Why 24lb drag on a 6ooo-7000? I think it would be great to have a reel that could serve double duty, say work as surf reel that blasts the bait way out there, and a boat reel that has the ability to bring in a 50lb amberjack. We could have one spool filled with 14-17lb test line, on another spool have it filled with 20-50lb braid, and we could just swap out the gears and the spools when we're getting ready to fish. I'm a big fan of Abu 6500 reels, and I'm slowly building some Blue Yonder reels with this concept in mind. We'll see how it goes...


----------



## surfchunker (Apr 10, 2006)

the spool shaft would bend


----------



## AbuMike (Sep 3, 2007)

surfchunker said:


> the spool shaft would bend


Yep sure will....


----------



## scoutin4reds (Dec 19, 2014)

I couldn't agree with ya'll more, I've seen a few bent axles. I did find a company in the UK that makes a marine grade stainless steel axle that may be a solution, and I'm gonna give it a shot. In the end it may turn out to be a big waste, it'll be fun to try it.


----------



## AbuMike (Sep 3, 2007)

The reels were not designed or built for that but it's your money. Just remember you can't turn chicken crap into chicken salad....


----------



## surfchunker (Apr 10, 2006)

AbuMike said:


> The reels were not designed or built for that but it's your money. Just remember you can't turn chicken crap into chicken salad....


----------



## Raymo (Jan 11, 2011)

Get a Saltist. Ive seen vids of dudes throwing them a mile, and Ive used mine for some boat work. About the closest thing to double duty you will find...until that Release Surf is available.



scoutin4reds said:


> Why 24lb drag on a 6ooo-7000? I think it would be great to have a reel that could serve double duty, say work as surf reel that blasts the bait way out there, and a boat reel that has the ability to bring in a 50lb amberjack. We could have one spool filled with 14-17lb test line, on another spool have it filled with 20-50lb braid, and we could just swap out the gears and the spools when we're getting ready to fish. I'm a big fan of Abu 6500 reels, and I'm slowly building some Blue Yonder reels with this concept in mind. We'll see how it goes...


----------



## surfchunker (Apr 10, 2006)

Saltist are tanks


----------



## 1thofa87 (Jul 23, 2011)

I agree. I would consider an Avet SX 5.3 double duty reel. I've caught 30 lb Amberjack on one... several of 'em but I use it to cast at the IRI as well. Casts like a dream but there's no spool lip to thumb. Hasn't been a big problem for me.


----------



## Loner (Sep 9, 2009)

....say what u want and will...the ORIGINAL BLUE YONDER was the EASIEST, SMOOTHEST....casting reel right out of the box I HAVE EVER USED...I still have it and still love it.....


----------



## John81 (Apr 24, 2007)

surfchunker said:


> Saltist are tanks


maybe for surf fishing but i have seen 3 blow up on aj's when the ir went out


----------



## poloman (Nov 6, 2014)

OG Blue Yonders are some of my favorites to cast...but to catch fish, they could be a little better.

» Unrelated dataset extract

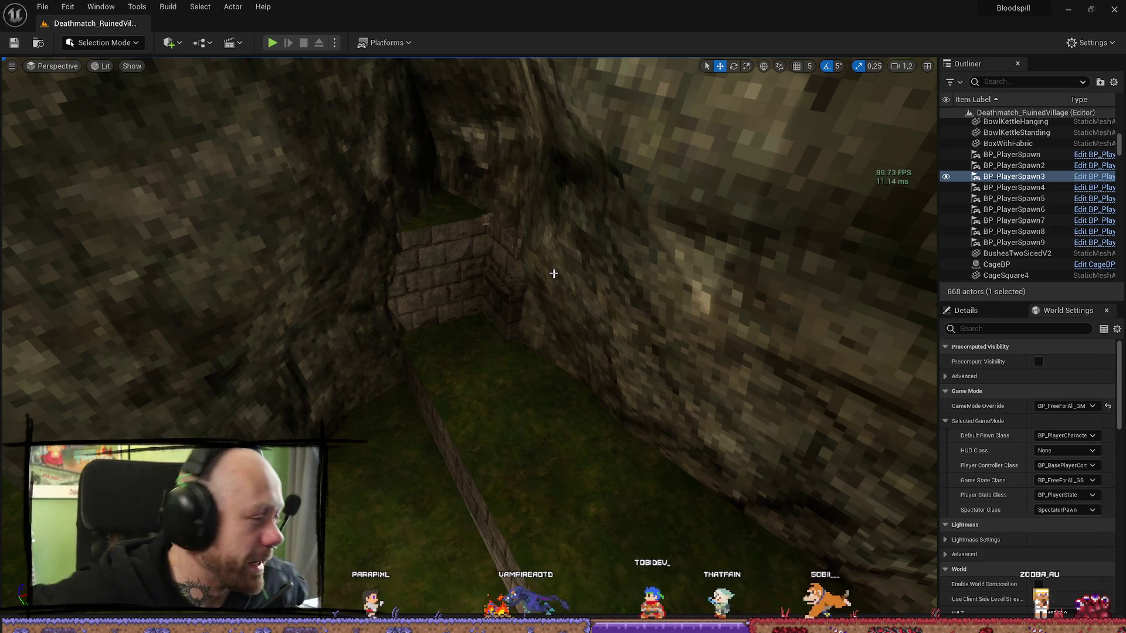
{"action": "left_click_drag", "start_coordinate": [695, 312], "coordinate": [695, 312]}
{"action": "left_click_drag", "start_coordinate": [544, 248], "coordinate": [544, 249]}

Sadly, these new ones don't look as nice. Don't know how they fish though.


----------



## scoutin4reds (Dec 19, 2014)

I've got both new and old BY, cause I was curious of the improvements. The new BY fishes great and you can easily add an AR dog to take the strain off the ar bearing. I want the brake plate for the ar dog mount and the handle off the new one to put it on the classic BY. 
The improvements I made on the classic BY were; a solid one piece aluminum frame, a solid SS tournament axle from the rocket reel company anchoring into an akios speed bullet so I can keep the clicker, and changed the drags to smoothies. I have a stainless gear set out of a TSR and a gear set from a high speed, and I am ready to crank in some fish this year. 
I can burn some drag disks up and easily replace them, but we're gonna find out what a revamped BY can do.


----------